- **YOUR TASK**
Using the data below, copy each line that includes the word "reservasjonen".

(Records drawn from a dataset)
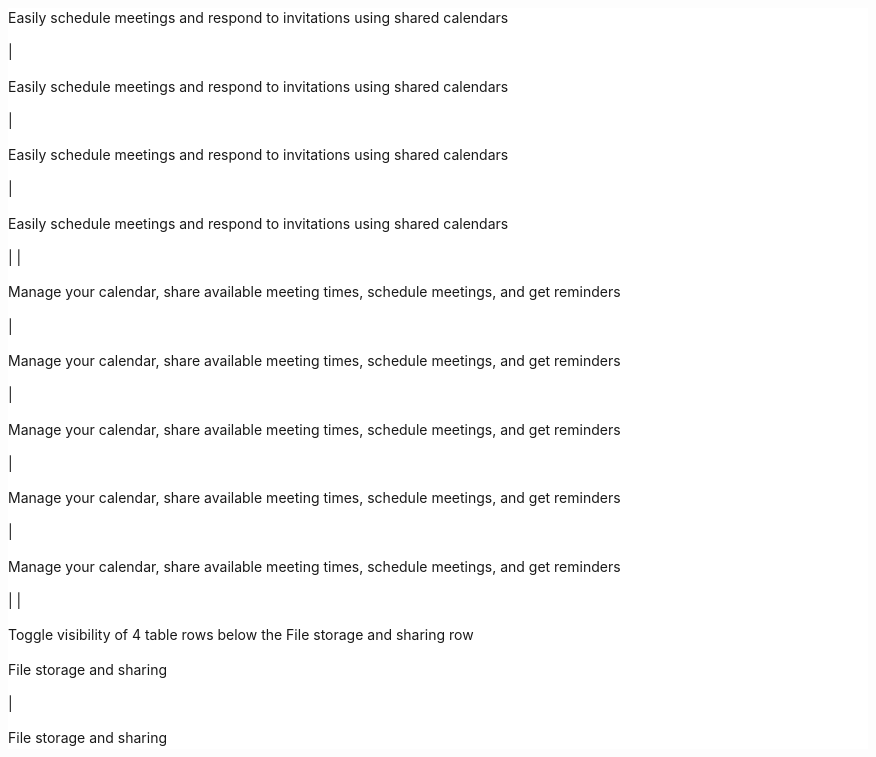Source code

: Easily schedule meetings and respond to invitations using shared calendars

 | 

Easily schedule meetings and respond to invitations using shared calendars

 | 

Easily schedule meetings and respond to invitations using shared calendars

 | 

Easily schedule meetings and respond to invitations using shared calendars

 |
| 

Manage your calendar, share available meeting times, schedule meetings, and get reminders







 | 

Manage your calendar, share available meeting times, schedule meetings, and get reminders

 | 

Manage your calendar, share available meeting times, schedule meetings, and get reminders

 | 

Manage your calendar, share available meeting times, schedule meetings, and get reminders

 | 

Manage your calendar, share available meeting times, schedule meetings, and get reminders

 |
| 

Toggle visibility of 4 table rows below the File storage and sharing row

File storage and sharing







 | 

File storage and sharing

---

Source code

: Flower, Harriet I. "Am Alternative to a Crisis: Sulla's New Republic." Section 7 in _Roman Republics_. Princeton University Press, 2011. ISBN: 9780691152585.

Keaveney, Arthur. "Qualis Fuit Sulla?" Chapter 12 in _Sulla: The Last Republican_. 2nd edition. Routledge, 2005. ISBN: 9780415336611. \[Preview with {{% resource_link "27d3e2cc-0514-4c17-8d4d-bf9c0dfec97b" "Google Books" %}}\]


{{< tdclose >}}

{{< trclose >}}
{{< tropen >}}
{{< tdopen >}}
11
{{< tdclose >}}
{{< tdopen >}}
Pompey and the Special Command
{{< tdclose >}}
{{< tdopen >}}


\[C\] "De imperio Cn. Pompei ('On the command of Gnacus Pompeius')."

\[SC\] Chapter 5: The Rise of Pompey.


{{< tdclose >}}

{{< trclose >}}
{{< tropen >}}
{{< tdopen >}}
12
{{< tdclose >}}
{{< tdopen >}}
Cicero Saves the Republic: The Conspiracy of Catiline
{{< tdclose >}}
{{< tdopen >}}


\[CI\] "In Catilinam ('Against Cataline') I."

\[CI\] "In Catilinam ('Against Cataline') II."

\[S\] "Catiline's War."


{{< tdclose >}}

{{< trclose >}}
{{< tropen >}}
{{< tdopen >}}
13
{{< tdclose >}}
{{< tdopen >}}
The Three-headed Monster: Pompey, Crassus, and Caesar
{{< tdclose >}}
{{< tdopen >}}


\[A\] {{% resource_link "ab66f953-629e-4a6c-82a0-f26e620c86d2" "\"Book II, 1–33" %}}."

...

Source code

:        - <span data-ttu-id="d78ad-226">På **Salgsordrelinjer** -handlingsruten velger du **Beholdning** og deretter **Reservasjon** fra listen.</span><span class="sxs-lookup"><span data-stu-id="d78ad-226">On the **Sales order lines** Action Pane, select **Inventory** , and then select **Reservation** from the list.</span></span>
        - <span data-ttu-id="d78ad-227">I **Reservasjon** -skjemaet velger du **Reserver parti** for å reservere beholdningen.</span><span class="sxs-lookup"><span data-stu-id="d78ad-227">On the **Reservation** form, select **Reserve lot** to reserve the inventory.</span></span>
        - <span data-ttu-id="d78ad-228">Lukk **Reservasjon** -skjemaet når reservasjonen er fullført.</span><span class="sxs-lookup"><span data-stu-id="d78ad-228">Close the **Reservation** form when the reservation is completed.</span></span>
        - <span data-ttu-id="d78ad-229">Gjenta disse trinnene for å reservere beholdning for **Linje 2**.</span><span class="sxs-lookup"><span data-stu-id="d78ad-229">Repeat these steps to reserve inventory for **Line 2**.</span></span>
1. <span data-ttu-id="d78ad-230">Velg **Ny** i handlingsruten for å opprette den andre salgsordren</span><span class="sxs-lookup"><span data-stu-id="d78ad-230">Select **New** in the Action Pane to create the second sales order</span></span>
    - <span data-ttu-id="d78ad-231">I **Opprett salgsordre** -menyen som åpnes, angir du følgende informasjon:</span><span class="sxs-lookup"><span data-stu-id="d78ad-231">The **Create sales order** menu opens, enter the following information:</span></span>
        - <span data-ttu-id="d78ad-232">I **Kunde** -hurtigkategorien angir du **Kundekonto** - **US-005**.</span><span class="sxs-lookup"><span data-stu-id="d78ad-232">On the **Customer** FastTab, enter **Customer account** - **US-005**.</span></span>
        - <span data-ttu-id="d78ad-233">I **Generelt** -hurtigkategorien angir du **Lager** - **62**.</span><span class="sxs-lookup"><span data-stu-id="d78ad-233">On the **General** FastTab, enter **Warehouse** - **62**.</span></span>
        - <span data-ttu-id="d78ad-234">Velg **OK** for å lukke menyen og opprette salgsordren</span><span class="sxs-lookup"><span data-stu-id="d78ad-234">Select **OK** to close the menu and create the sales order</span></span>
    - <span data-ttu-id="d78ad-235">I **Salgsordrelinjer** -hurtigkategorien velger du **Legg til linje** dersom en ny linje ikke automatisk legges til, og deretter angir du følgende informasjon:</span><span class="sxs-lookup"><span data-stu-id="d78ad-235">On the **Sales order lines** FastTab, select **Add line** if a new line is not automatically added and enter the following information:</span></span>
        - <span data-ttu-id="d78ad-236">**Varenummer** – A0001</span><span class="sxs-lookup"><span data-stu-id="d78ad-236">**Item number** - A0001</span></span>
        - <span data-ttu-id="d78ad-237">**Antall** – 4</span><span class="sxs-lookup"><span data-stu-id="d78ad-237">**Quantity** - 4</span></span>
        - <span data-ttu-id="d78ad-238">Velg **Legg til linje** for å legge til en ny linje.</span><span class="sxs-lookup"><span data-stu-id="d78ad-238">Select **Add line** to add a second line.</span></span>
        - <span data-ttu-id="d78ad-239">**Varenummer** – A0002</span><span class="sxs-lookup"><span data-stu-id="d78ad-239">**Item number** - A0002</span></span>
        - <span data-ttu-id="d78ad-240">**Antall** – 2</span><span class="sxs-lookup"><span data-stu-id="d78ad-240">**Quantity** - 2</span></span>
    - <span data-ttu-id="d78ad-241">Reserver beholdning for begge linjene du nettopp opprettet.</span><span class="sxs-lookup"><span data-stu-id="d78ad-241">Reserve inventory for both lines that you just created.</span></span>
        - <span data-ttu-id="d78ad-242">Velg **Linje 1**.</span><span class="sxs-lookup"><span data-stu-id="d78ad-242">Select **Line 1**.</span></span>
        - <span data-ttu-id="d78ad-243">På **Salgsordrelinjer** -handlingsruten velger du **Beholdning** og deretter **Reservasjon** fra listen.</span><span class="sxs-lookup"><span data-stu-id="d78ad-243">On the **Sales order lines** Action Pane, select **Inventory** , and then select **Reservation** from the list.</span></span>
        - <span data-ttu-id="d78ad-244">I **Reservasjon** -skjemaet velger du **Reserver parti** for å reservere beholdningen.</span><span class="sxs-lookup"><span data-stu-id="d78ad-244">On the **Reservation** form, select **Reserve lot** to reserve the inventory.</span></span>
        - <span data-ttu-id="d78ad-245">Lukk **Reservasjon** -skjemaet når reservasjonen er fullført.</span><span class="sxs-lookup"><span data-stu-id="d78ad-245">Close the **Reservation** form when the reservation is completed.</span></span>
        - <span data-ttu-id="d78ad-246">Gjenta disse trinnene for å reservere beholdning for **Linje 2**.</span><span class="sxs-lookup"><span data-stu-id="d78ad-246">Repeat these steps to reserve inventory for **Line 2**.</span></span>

- **RESPONSE TO THE TASK**
        - <span data-ttu-id="d78ad-228">Lukk **Reservasjon** -skjemaet når reservasjonen er fullført.</span><span class="sxs-lookup"><span data-stu-id="d78ad-228">Close the **Reservation** form when the reservation is completed.</span></span>
        - <span data-ttu-id="d78ad-245">Lukk **Reservasjon** -skjemaet når reservasjonen er fullført.</span><span class="sxs-lookup"><span data-stu-id="d78ad-245">Close the **Reservation** form when the reservation is completed.</span></span>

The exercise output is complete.